Als Beute dienen die Gemeine Wespe und die Deutsche Wespe zum Beispiel den Hornissen. Die großen Brummer zählen ebenfalls zur Familie der Wespen. „Ein sehr populärer, aber nicht besonders häufiger Gegenspieler ist der Wespenbussard“, erklärt Biologin von Orlow. Dieser Greifvogel grabe Wespennester aus und verfüttere seinen Fang an die eigene Brut. Da die typischen „Kuchenwespen“ gern am Boden brüten, zählten einige größere Wirbeltiere zu ihren Fressfeinden. Mäuse, Ratten oder Waschbären etwa bedienen sich gern am Wespennest. „Es ist erstaunlich, wie gut diese Tiere die Stiche offenbar wegstecken können“, sagt die Nabu-Expertin.

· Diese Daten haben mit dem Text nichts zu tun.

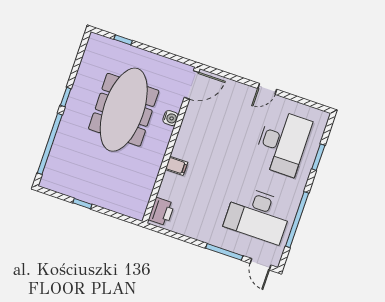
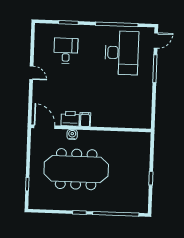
desk: (283, 143) -> (66, 51), width x0.53, depth x0.77
filing cabinet: (176, 166) -> (85, 120), moved
printer: (161, 212) -> (70, 119), moved

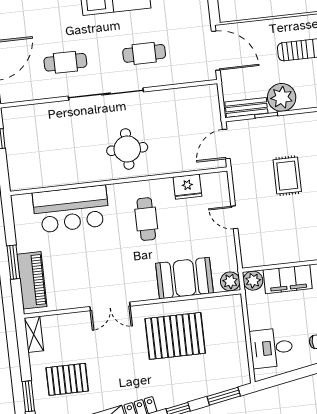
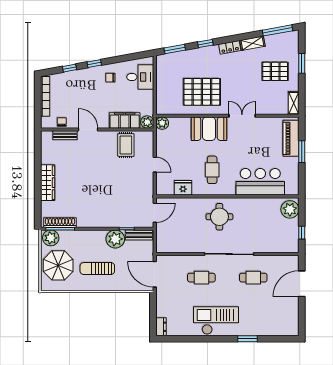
plant: (21, 172) -> (290, 209), added
rug: (287, 176) -> (126, 145), moved
booth: (184, 278) -> (209, 129), moved

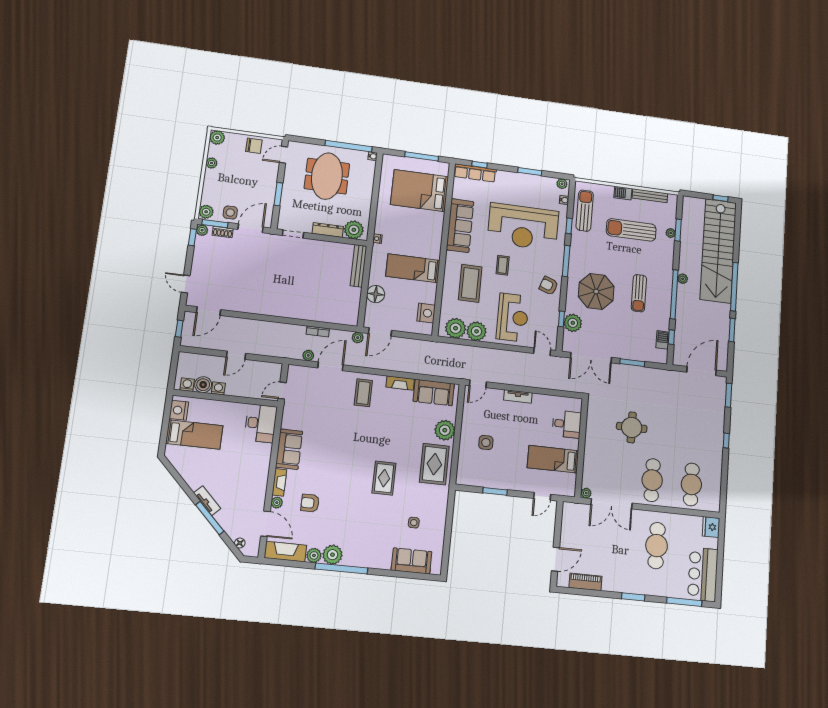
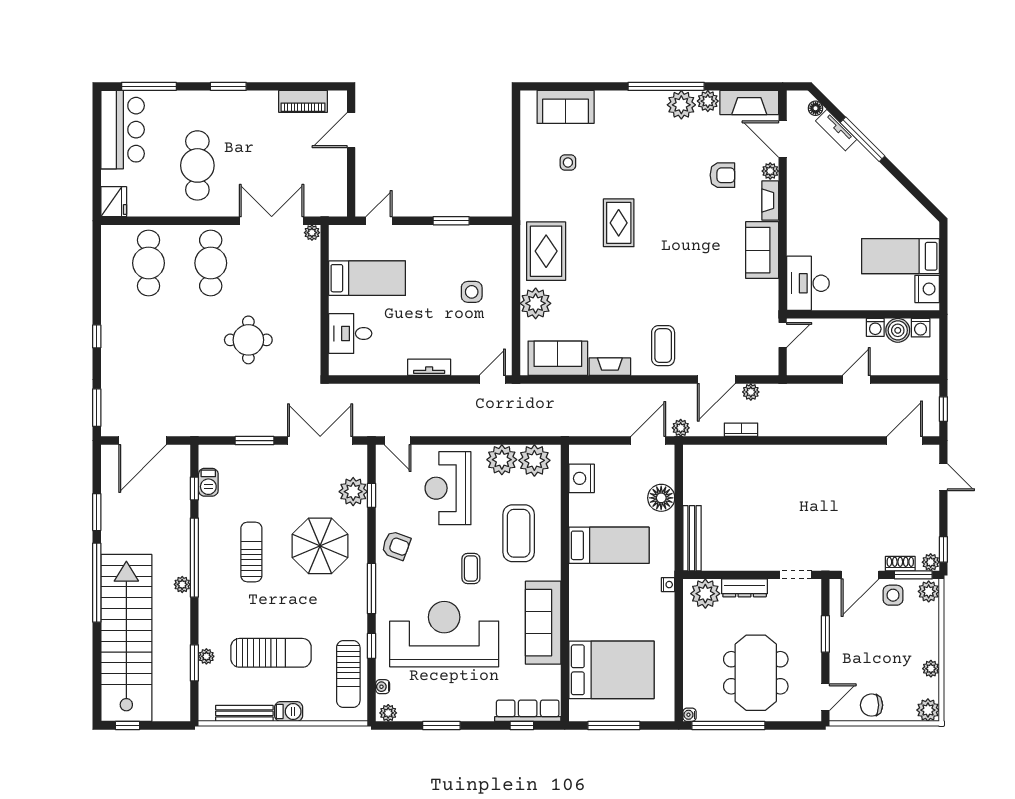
tv unit: (207, 501) -> (836, 130), moved

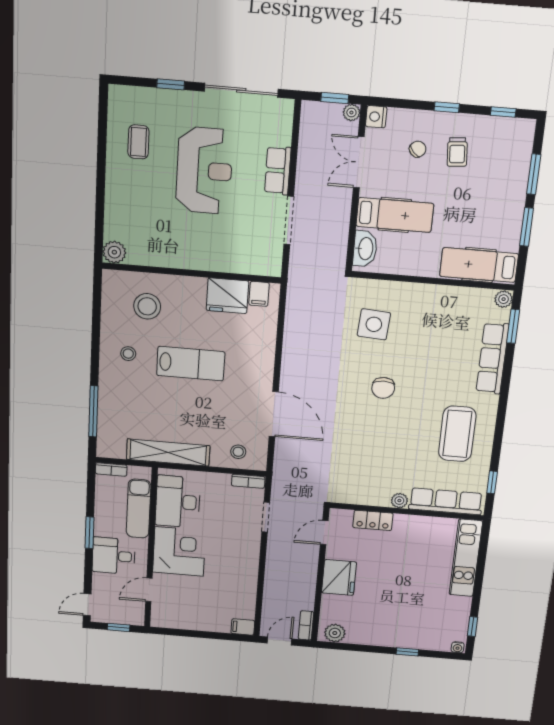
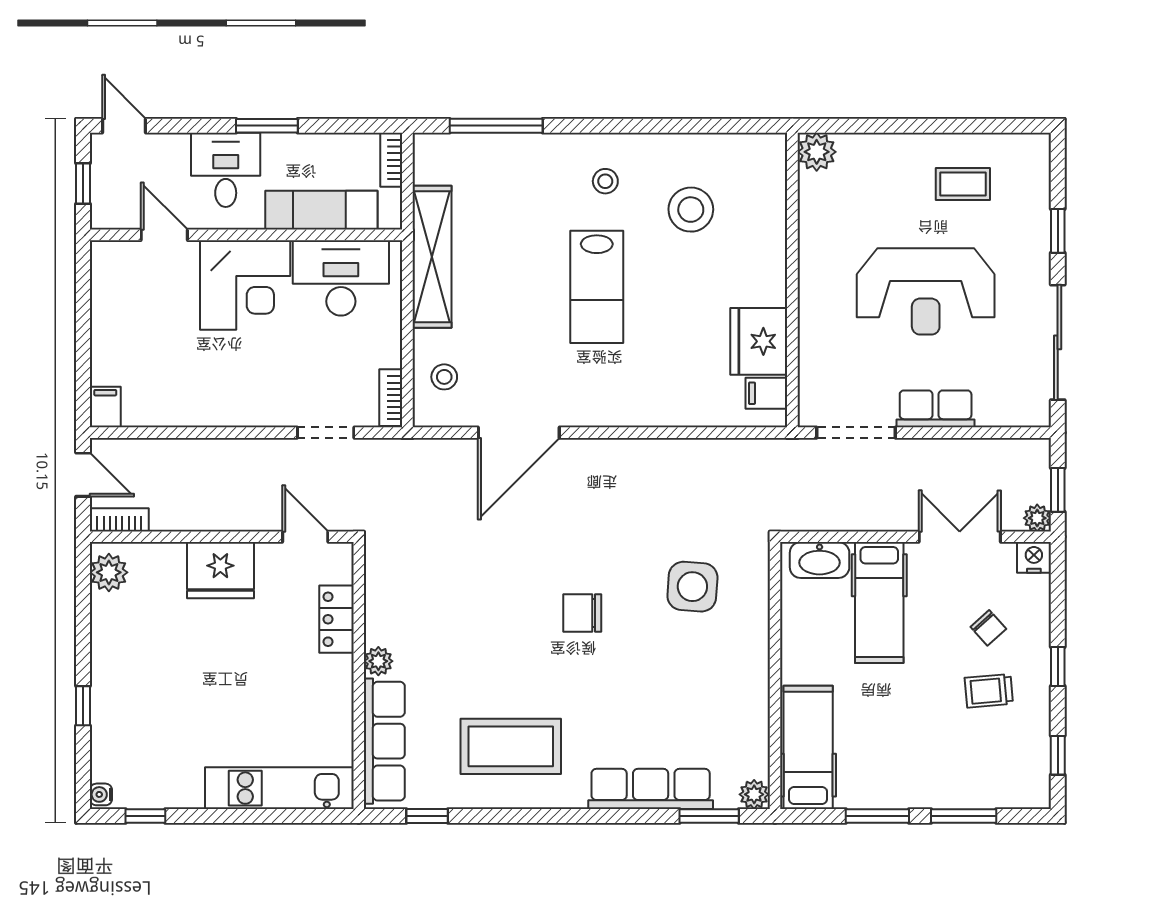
plant: (114, 252) -> (817, 152), moved
wall: (192, 273) -> (792, 280), moved
filing cabinet: (259, 294) -> (766, 393), moved
fridge: (227, 296) -> (759, 341), moved

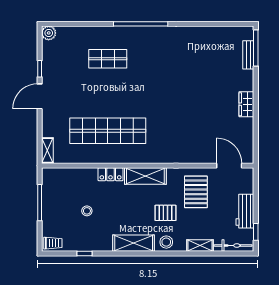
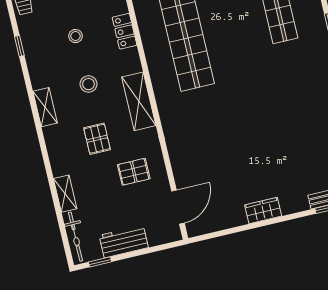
locker: (111, 174) -> (125, 31), moved
pallet: (196, 192) -> (134, 172), width x0.67, depth x0.71
stool: (166, 242) -> (88, 84), moved
shelving: (134, 243) -> (45, 107), width x0.67, depth x0.75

Die Frage nach dem Nutzen von Wespen findet die Biologin allerdings „schon ein bisschen anthropozentrisch“, also aus einer menschlichen Perspektive gestellt. Sie halte nichts von der These, dass es irgendetwas in der Natur geben solle, was nicht nützlich sei. „Eigentlich hat doch alles seinen Sinn und Zweck“, sagt von Orlow. Genauso wie alle anderen Lebewesen hätten Wespen ebenfalls ihren Job in der Natur. Und außerdem: Damit Arten als schützenswert gelten, ist der Meinung der Biologin nach nicht relevant, ob der Mensch einen Nutzen in ihrem Dasein erkenne.